I gotta go w/ dogdigger on this one. The comments I read were not that disparaging. This is the internet and if you can't take the kind of banter that I read...whatever.

I actually read your posts, you didn't offend me. All you were really saying was that you either did or did not shoot birds. You didn't give fields away, you didn't give any helpful instructions on decoy placement or calling technique. Every post was an anectode from that days hunt, which is what alot of people come to these sights for, to live vicariously through the trials and tribulations of others in their endeavours (and absolutely not through their success and failures).

Just seems kinda lame you got your feathers ruffled so easily, especially since you seem like a decent guy (which I am sure you are).

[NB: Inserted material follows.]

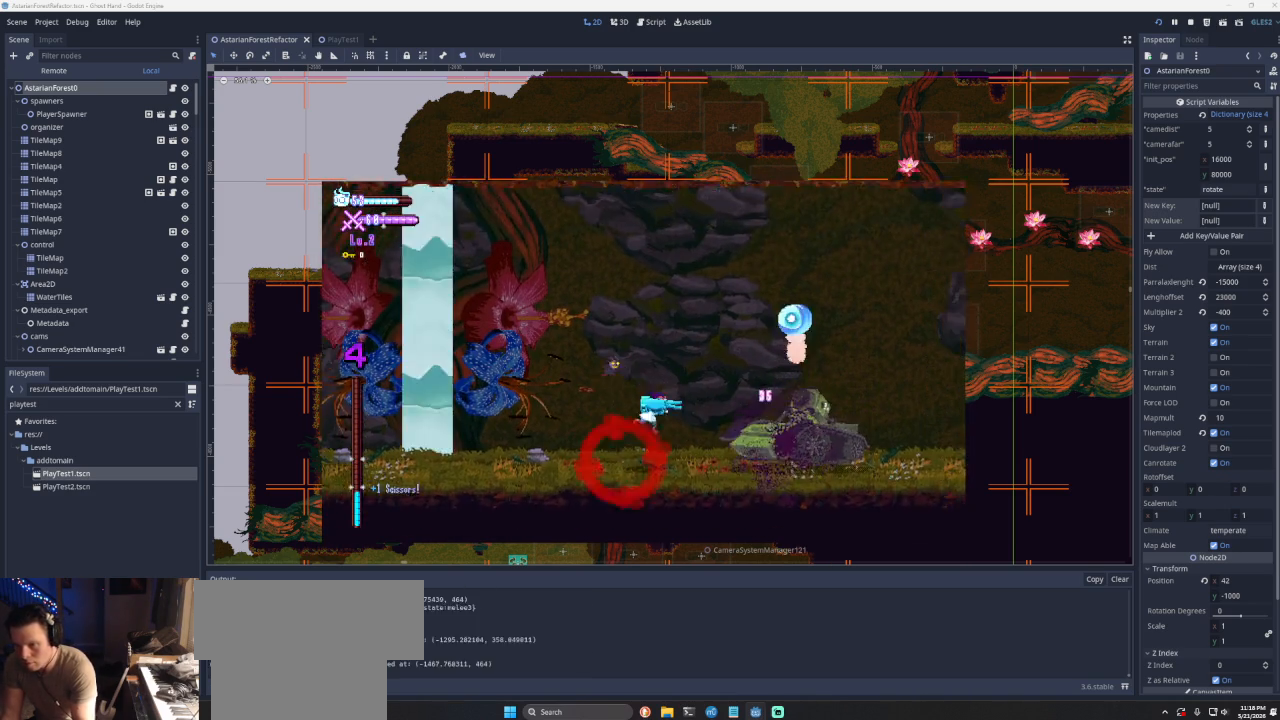
{"buttons": ["CROSS"], "left_stick": "right", "right_stick": "center", "events": [[33, "CIRCLE", "up"], [67, "left_stick", "down-left"], [133, "left_stick", "left"], [267, "left_stick", "center"], [300, "CROSS", "down"], [400, "left_stick", "right"]]}
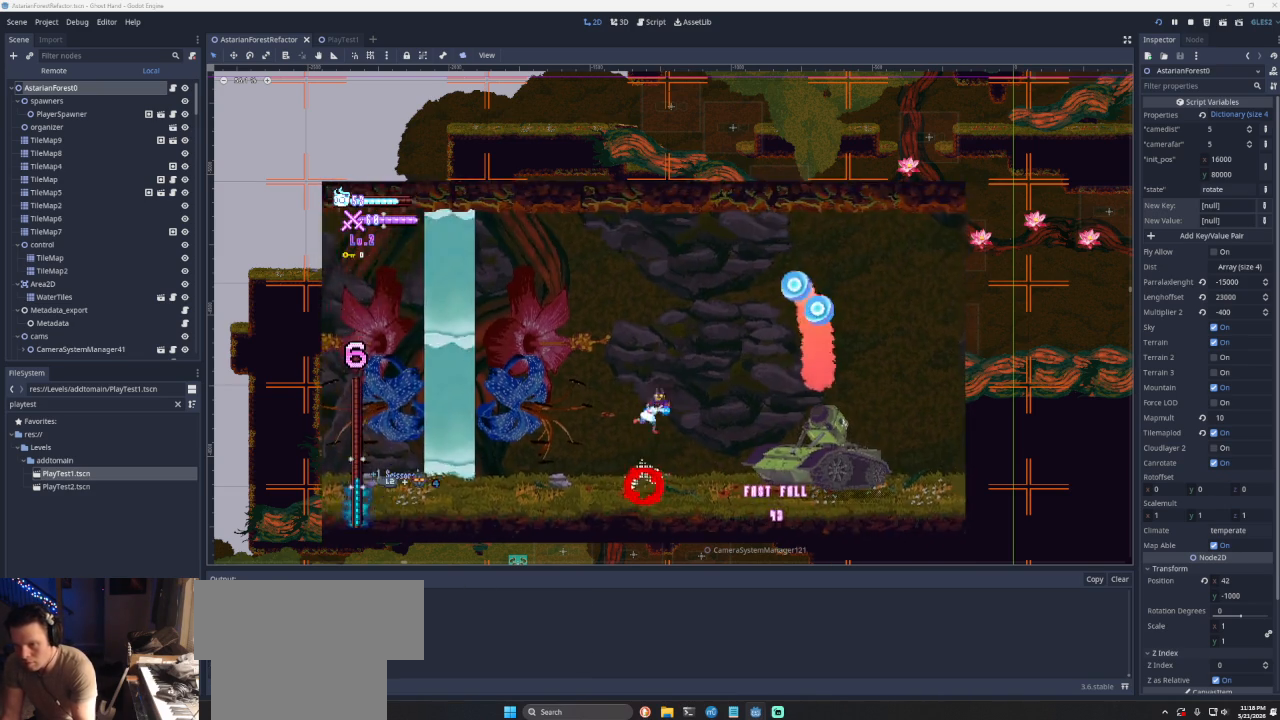
{"buttons": [], "left_stick": "left", "right_stick": "center", "events": [[33, "CROSS", "up"], [133, "left_stick", "center"], [167, "CIRCLE", "down"], [200, "left_stick", "down-right"], [267, "CIRCLE", "up"], [300, "left_stick", "down-left"], [400, "left_stick", "left"]]}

Now if #1 said see ya later, I would help him pack his bags and gas his tonka truck.


----------



## buckseye (Dec 8, 2003)

porkirelli what is going on...I have had similiar feelings before and decided what the hell it's a free country and I'm going to force you all to read my blither untill Chris kicks me off..lol...have a good one PorkChop 8)


----------



## goosehtr4life (Dec 16, 2002)

:beer: Porkchop...I have enjoyed your passion for hunting...last year reading your posts from Alaska wishing you were here..then making it happen...I know it is hard when you are trying to just post some general info and people blast you for it...I know because the same thing happened to me the first time I posted about a hunt on this site..I just don't do it anymore...I thought I was coming to a place we could all share stories and info and found out I was dead wrong...Some people don't like others to have success for some reason..Some people are not happy unless they are putting other people down...

Good luck and have a gread hunting season..


----------



## nodakoutdoors.com (Feb 27, 2002)

Well it looks like from all the positive support everyone has given PC, he'll be coming back.

It'd suck here without him, and if you think otherwise you probably haven't been on the forum long.

This is his FIRST FALL EVER in North Dakota, and he's enjoying it and I hope he stays! With so many people leaving the state and so few coming, we need people like him to help support the resident base of the state.


----------



## Maverick (Mar 4, 2002)

I would also like to see PC stay! I would also like to get out in the field witht the guy!! Anyone who comes to this state to fulfill his love for hunting, is soeone who we need in the hunting and fishing world. I repect him as a individual and as a part of our national forces!!!
Keep on, keeping on!!!!!


----------



## mallardhunter (May 15, 2004)

Pork Chop thanks for all the info that you posted on here :beer:


----------



## curty (Sep 18, 2003)

I find it hard to believe that Pork Chop or any one else for that matter can get so much flack for giving a little detail on a hunt, or some advise!!!

This IS MY opinion only. I think that with the tens of thousands of residents in the state, the thirty thousand ?? non res hunters, the tens of thousands traveling through the state.That giving info on this site or any other has ruined any hunting possibilites for anyone. In this world we now live in and with the technoligy we have, I do not think there is such thing as a best kept hunting secret.
Its a sport for Godsakes lets treat it as one! :eyeroll:

As I said just my opinion, I hate to see fellow hunters fighting when they should all be having a blast. :beer:


----------



## stoeger (Aug 20, 2003)

I would bet that PorkChop isnt coming back too soon. I will have to admit hunting with the guy I have learned quite a few little secrets of the trade. The guy would bend over backwards for anyone. Till you know the guy personally don't judge. PorkChop, you know where to reach me. I have some hunts lined up for next week.


----------



## dogdigger (Jan 26, 2004)

what started all this anyways?

mark


----------



## hunters7 (Sep 11, 2003)

PC,
Hopefully you're just burned out and need a break from the computer for awhile. Those of us who can't be in the field as much as we'd like, appreciate your reports. I like to see where the birds are geographically with the mention of towns, etc. Heck, anyone knows that basically the birds are everywhere.


----------



## hunters7 (Sep 11, 2003)

PC,
Hopefully you're just burned out and need a break from the computer for awhile. Those of us who can't be in the field as much as we'd like, appreciate your reports. I like to see where the birds are geographically with the mention of towns, etc. Heck, anyone knows that basically the birds are everywhere.


----------



## punter (May 11, 2003)

PC, Love the way you wack-m and stack-m......... I spent 11mo's and 29 days in Vietnam helping to protect your 1st. Adm. right to do it......... Don't stop now...............................................

Punter
2/12 1st. Air Cav.


----------